In uno sport in cui perdere è la normalità troppe persone spesso si dimenticano di quanto la vittoria sia qualcosa di unico ed eccezionale. Anche quando i successi iniziano ad essere parecchi, magari pure consecutivi, si tende a dare un po’ tutto troppo per scontato. E alla prima fase di calo ecco che i critici da divano e gli allenatori da tastiera tornano a farsi sentire.
Il tennis però, come la vita, è fatto di momenti. In alcune fasi va tutto bene, riesce tutto magari anche con relativa semplicità, mentre in altre ci si impegna forse anche di più, ma las cosas no salen si direbbe a casa Alcaraz, non tutto va per il verso giusto.
È proprio in quei momenti che emerge il campione, colui che riesce a reagire non nonostante le difficoltà, ma apprendendo da esse. È ciò che è accaduto, per esempio, nella semifinale contro Sinner, che negli ultimi due scontri diretti si era dimostrato complessivamente superiore. Una superiorità portata in campo anche nel primo set, dominato da Jannik, prima che Carlitos iniziasse pian piano a trovare contromisure e contrattaccare.

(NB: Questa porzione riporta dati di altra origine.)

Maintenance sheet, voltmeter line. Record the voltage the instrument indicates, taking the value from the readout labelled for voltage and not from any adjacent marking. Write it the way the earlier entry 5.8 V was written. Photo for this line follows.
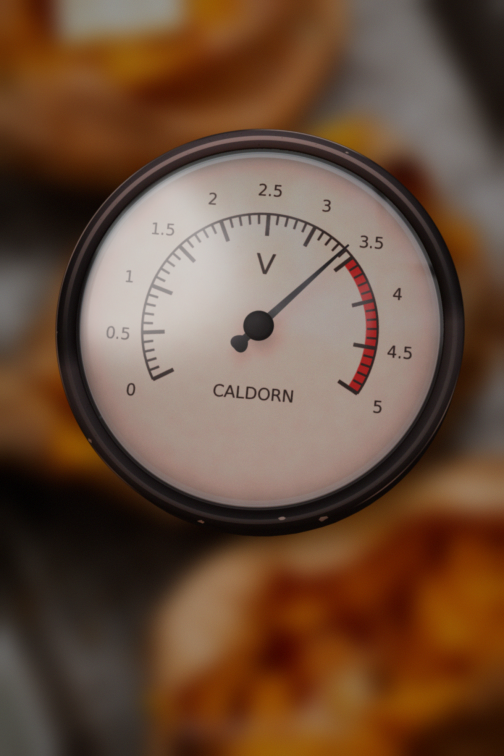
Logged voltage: 3.4 V
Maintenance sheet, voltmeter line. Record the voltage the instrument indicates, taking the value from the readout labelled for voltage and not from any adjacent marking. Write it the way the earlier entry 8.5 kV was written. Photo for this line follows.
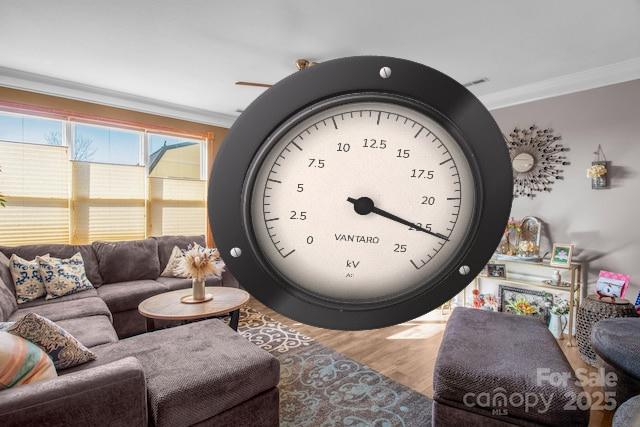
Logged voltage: 22.5 kV
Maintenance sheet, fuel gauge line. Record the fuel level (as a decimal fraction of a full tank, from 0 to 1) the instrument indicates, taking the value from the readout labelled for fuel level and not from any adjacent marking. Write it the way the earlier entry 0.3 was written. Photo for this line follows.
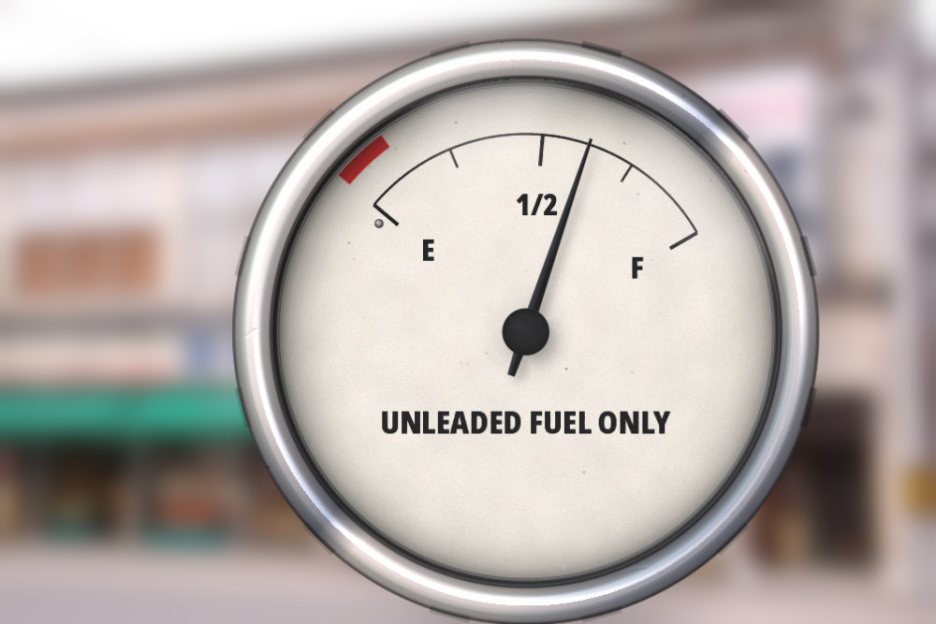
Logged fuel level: 0.625
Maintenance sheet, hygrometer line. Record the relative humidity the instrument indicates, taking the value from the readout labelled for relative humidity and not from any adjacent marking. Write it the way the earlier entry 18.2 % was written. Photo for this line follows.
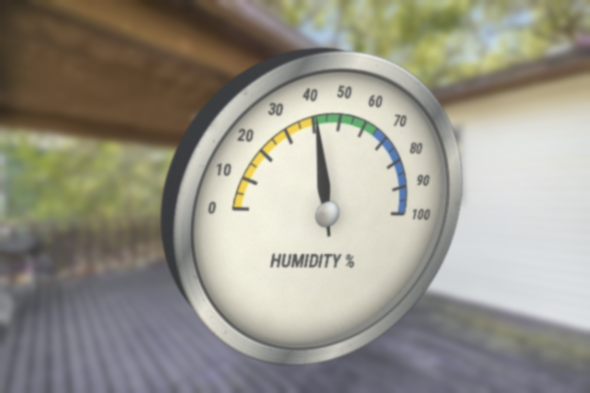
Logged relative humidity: 40 %
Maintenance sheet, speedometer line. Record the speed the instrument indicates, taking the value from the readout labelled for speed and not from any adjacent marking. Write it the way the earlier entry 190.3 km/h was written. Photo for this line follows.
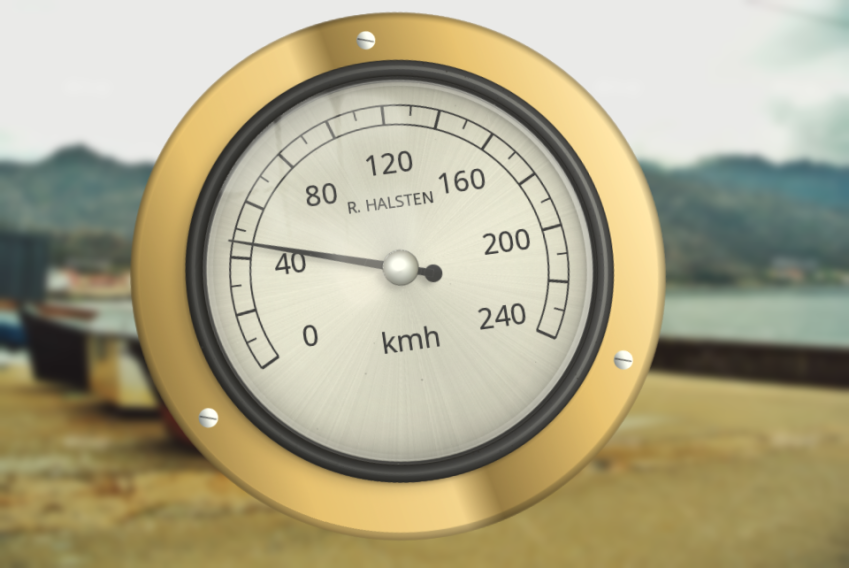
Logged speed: 45 km/h
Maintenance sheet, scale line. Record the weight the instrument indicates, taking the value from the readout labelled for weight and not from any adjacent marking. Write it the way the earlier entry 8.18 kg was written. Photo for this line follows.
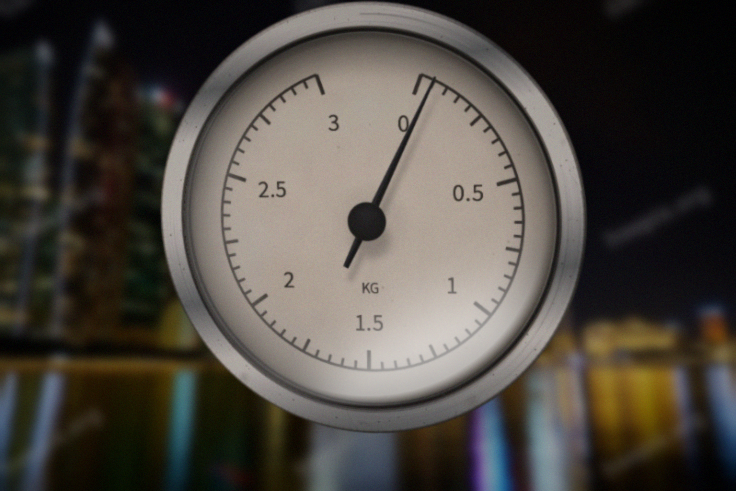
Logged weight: 0.05 kg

La posizione in risposta più arretrata di Alcaraz e una palla decisamente più alta, lenta e carica hanno poco a poco destabilizzato Sinner, permettendo allo spagnolo di tornare a battere il rivale un anno dopo l’ultima volta e di mantenere saldo il n°2 del ranking. In finale è invece stata la solita battaglia di nervi contro un Medvedev che ha ormai compreso la necessità di essere più aggressivo contro i migliori, ma contro questo Alcaraz non è bastato.

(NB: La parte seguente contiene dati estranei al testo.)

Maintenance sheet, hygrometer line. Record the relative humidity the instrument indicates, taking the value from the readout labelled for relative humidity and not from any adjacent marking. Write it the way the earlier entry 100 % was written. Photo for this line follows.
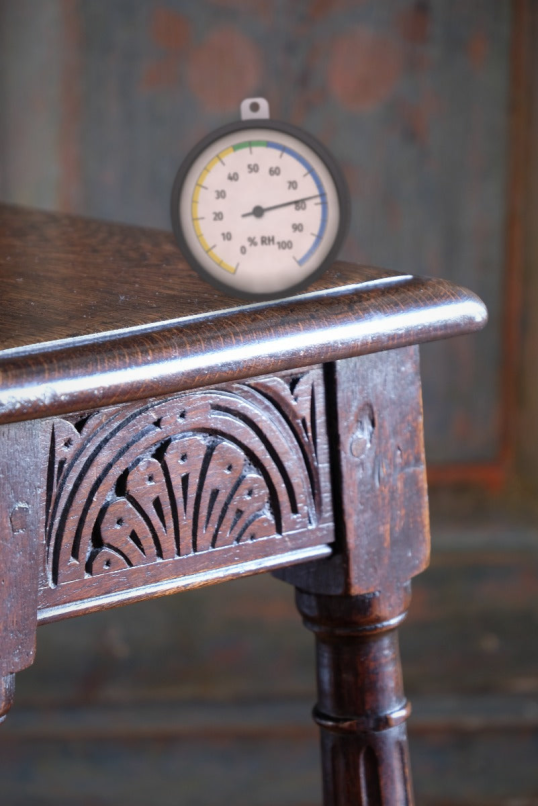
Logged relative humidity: 77.5 %
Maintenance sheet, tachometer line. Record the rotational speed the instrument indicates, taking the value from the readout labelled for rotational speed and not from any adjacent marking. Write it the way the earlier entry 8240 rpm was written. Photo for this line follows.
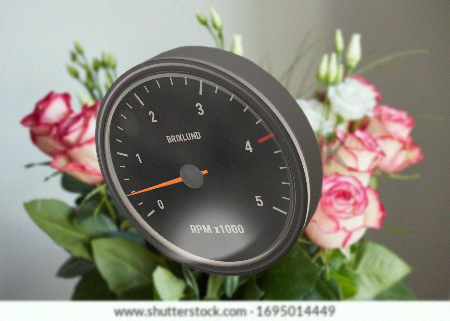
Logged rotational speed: 400 rpm
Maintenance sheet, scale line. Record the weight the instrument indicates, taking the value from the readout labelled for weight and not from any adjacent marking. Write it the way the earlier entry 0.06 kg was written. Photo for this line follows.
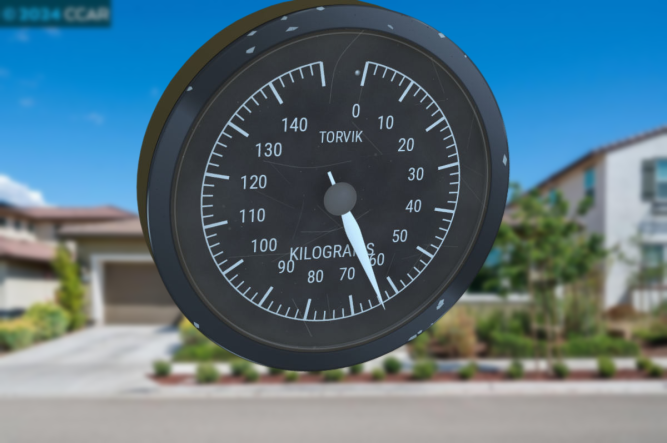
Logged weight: 64 kg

Con un nuovo ‘1000’ alle porte (dove l’anno scorso si fermò in semifinale) e, soprattutto, alla vigilia della stagione su terra battuta, il 20enne di Murcia sarà atteso da un altro tour de force non indifferente. Fare meglio del 2023 sarà complicato: se ci riuscirà tanto di cappello, ma se non ce la farà non sarà il caso di allarmarsi prematuramente. Tanto più per uno che a vent’anni ha già vinto 13 tornei, più la metà dei quali sono Slam (2) o Masters1000 (5).
Carlitos ha ritrovato il sorriso.
O forse, semplicemente, non lo aveva mai davvero smarrito.